- Work instructions -
Transcribe the passage of the browser site isolation thread below, from "Firefox only released" to "help at all?".

- Text -

****************

Not necessarily for tabs on the same web site, but for different sites, yes. Hence "site isolation".

lxgr

To be fair, this is (relatively, compared to the age of the web) new behavior though.

Even Chrome, which pioneered the "tab per process" model, didn't isolate same browsing group context sites for a long time, and still shares processes on Android as a resource optimization: https://chromium.googlesource.com/chromium/src/+/main/docs/p...

Firefox only released their "Project Fission" in 2021, i.e. three years after Spectre.

cluckindan

In Safari settings under Advanced, it’s possible to enable ”verify window.open user gesture”. Does that help at all?

ddtaylor

AFAIK this only means the attacker has to dupe you into doing a UI event like scrolling or clicking or touching something on page. Very easy to do.

yard2010

Safari is Internet Explorer of the 20'

jabwd

This is a flawed comparison in many ways. As you might not understand IE was problematic because of its massive install base and everyone only, and only writing their websites for chrome oh wait. Typo'd there, meant IE.

****************

- Given records -
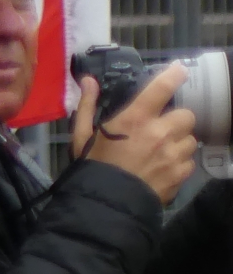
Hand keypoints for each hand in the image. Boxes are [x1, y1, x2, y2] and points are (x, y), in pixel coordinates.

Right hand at [75, 62, 197, 203]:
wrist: (107, 203)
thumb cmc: (92, 165)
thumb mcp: (81, 134)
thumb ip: (87, 105)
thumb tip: (88, 81)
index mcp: (135, 118)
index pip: (162, 88)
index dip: (174, 75)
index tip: (180, 69)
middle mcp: (160, 132)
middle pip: (187, 115)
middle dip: (176, 120)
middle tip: (162, 127)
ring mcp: (173, 154)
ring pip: (190, 139)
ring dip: (180, 141)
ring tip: (164, 150)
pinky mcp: (181, 174)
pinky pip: (190, 161)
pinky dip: (180, 162)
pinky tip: (165, 167)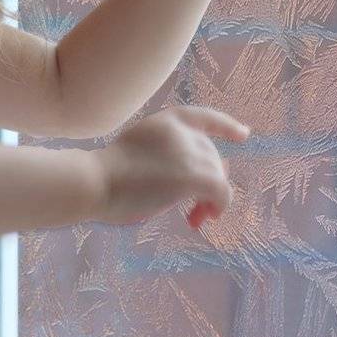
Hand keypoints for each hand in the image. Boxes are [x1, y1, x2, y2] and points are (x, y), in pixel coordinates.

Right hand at [89, 105, 250, 230]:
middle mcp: (181, 132)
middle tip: (193, 213)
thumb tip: (209, 175)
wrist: (92, 182)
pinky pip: (221, 192)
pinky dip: (218, 206)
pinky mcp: (193, 176)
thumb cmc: (106, 177)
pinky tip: (203, 219)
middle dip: (209, 182)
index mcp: (164, 120)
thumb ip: (168, 157)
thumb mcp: (138, 153)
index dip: (225, 126)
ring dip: (210, 200)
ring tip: (193, 218)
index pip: (203, 117)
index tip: (243, 135)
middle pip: (212, 156)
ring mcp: (188, 152)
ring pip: (218, 176)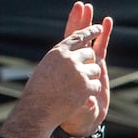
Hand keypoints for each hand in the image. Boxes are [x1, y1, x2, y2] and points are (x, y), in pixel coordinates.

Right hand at [1, 1, 113, 137]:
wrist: (38, 110)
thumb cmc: (39, 91)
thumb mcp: (47, 68)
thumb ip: (61, 59)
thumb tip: (73, 52)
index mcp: (58, 52)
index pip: (78, 37)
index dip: (90, 31)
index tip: (99, 27)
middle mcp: (69, 58)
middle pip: (90, 53)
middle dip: (89, 62)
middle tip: (80, 75)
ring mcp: (78, 72)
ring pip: (95, 68)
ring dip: (90, 77)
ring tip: (76, 89)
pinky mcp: (85, 86)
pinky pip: (96, 84)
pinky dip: (91, 91)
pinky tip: (80, 98)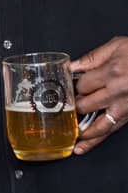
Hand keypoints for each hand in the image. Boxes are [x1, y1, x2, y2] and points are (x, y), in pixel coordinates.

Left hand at [72, 36, 127, 154]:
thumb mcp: (118, 46)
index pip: (82, 85)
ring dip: (82, 132)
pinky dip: (95, 140)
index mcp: (113, 72)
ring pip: (98, 125)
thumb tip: (71, 66)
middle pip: (85, 105)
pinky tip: (83, 146)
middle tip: (72, 103)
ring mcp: (125, 107)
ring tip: (70, 136)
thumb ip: (93, 58)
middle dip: (76, 105)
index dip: (75, 85)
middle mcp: (118, 92)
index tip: (73, 84)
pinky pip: (111, 131)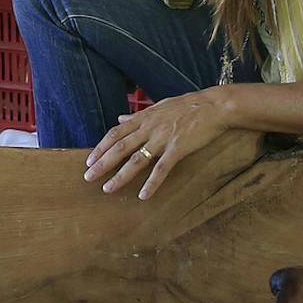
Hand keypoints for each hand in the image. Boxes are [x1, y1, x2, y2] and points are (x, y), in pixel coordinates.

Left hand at [81, 88, 234, 199]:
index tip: (89, 161)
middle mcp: (148, 128)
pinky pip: (162, 169)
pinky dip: (152, 183)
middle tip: (88, 177)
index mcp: (143, 118)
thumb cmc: (187, 106)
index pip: (115, 133)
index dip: (101, 148)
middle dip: (102, 163)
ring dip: (120, 176)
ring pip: (136, 160)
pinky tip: (143, 196)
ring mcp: (162, 138)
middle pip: (120, 147)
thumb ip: (138, 116)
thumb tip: (120, 118)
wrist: (213, 106)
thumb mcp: (158, 106)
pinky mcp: (178, 148)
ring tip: (108, 189)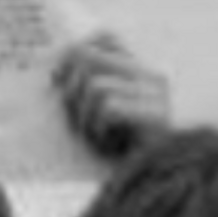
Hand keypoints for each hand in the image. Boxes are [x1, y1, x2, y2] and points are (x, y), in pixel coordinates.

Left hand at [53, 32, 170, 160]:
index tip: (57, 76)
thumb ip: (88, 92)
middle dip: (70, 86)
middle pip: (90, 56)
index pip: (106, 38)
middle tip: (74, 115)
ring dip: (84, 116)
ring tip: (96, 136)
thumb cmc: (128, 154)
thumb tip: (55, 74)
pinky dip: (98, 128)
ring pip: (96, 85)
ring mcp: (154, 93)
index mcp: (141, 72)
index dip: (75, 52)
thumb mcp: (104, 119)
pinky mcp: (155, 114)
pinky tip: (108, 144)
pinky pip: (108, 107)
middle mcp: (150, 76)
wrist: (162, 178)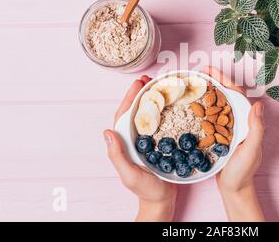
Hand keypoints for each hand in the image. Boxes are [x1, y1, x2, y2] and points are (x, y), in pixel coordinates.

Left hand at [103, 75, 176, 221]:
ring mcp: (147, 139)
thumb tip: (107, 132)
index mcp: (125, 141)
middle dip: (141, 92)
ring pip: (147, 113)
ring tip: (159, 85)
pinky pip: (159, 122)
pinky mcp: (159, 142)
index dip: (130, 97)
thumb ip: (117, 156)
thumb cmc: (146, 190)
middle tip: (150, 78)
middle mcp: (134, 137)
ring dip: (152, 98)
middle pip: (135, 110)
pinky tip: (171, 103)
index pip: (124, 114)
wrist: (161, 200)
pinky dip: (163, 110)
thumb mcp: (129, 175)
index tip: (138, 83)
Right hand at [201, 66, 264, 221]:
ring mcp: (226, 127)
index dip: (223, 79)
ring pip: (216, 104)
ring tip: (192, 83)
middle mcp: (237, 120)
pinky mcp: (217, 135)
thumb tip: (259, 104)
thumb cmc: (243, 172)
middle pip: (224, 95)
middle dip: (212, 81)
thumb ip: (256, 129)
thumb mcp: (251, 151)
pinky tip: (190, 104)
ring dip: (206, 92)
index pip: (235, 93)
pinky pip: (209, 117)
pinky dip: (201, 107)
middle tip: (197, 72)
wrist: (233, 189)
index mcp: (246, 120)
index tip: (209, 70)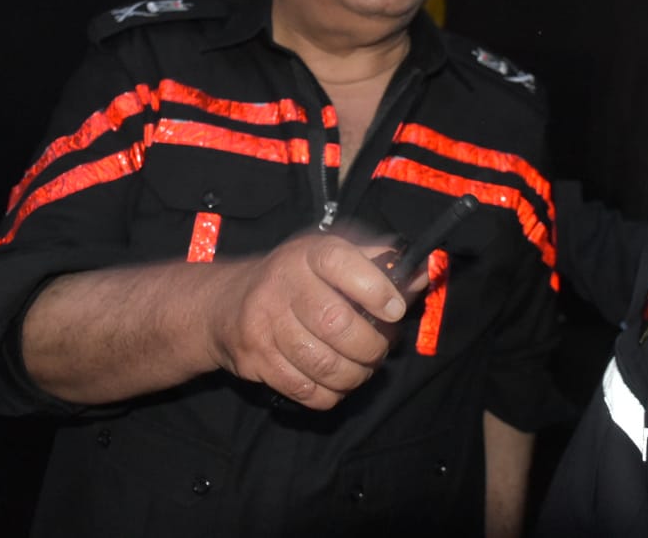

****************

- Task output -
Firefox only released their "Project Fission" in 2021, i.e. three years after Spectre.

cluckindan

In Safari settings under Advanced, it’s possible to enable ”verify window.open user gesture”. Does that help at all?